Pampulha: estratégia, mente forte e vitória histórica
Toda essa construção culminou na Volta Internacional da Pampulha. Em um pelotão forte, com três atletas estrangeiras correndo juntas, Amanda precisou usar estratégia e confiança. “Eu estava preparada. Elas tentaram fazer jogo de equipe, mas eu confiei nos meus treinos. No final, falei: Agora é força até o fim”, relata.
Após 18 quilômetros, ainda havia a subida decisiva. “As pernas estavam fortes, mas o mais importante era o mental. Quando a mente está preparada, a gente acredita, e acreditar faz toda a diferença.”

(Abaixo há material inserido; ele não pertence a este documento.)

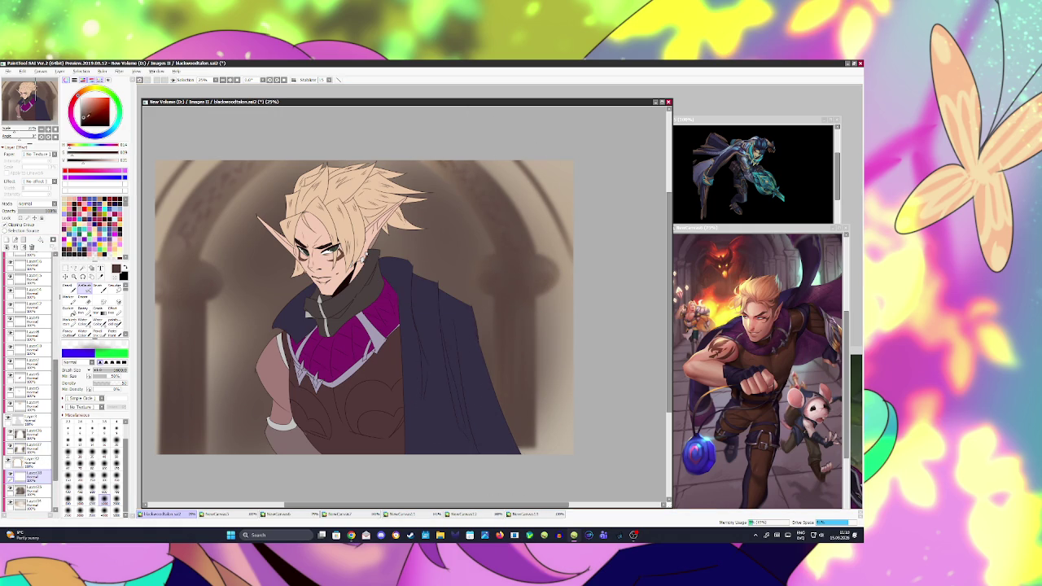
pyautogui.click(98, 310)
pyautogui.moveTo(321, 245); pyautogui.dragTo(321, 460)
pyautogui.moveTo(321, 244); pyautogui.dragTo(328, 210)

Olhos na São Silvestre e no futuro
Embalada pela vitória histórica, Amanda agora volta suas atenções para a Corrida Internacional de São Silvestre, de 15km, que completa 100 edições. Ela destaca as particularidades do percurso e da época do ano. “A São Silvestre é uma prova muito diferente. Tem um início rápido, viadutos, sobe e desce, e termina com quase dois quilômetros de subida na Brigadeiro. E ela acontece no fim do ano, quando a gente já vem de uma temporada inteira”, analisa.
Desta vez, porém, a preparação foi diferente. “Esse foi o ano mais produtivo da minha carreira. Pela primeira vez consegui fazer um trabalho específico para a São Silvestre. Estou confiante de fazer a melhor prova da minha vida lá”, projeta.
Com mais estrutura, apoio das Forças Armadas (FAB), da equipe Elite Runners e dos patrocinadores, Amanda conseguiu reduzir o número de competições e focar em treinos mais direcionados. “Eu quero brigar lá na frente. Fazer o que eu treinei, dentro do meu ritmo, com coragem e acreditando em mim. Minha maior adversária sou eu mesma”, afirma.
Sonho olímpico e inspiração
O maior sonho segue claro, disputar os Jogos Olímpicos, na maratona. Para 2026, Amanda quer melhorar suas marcas nos 10.000m, na meia maratona e na maratona, além de ampliar o calendário internacional.
Mais do que medalhas, ela valoriza o impacto da própria história. “Inspirar minha família, minha irmã, minha sobrinha, isso é muito especial. Eles são meu porto seguro”, diz.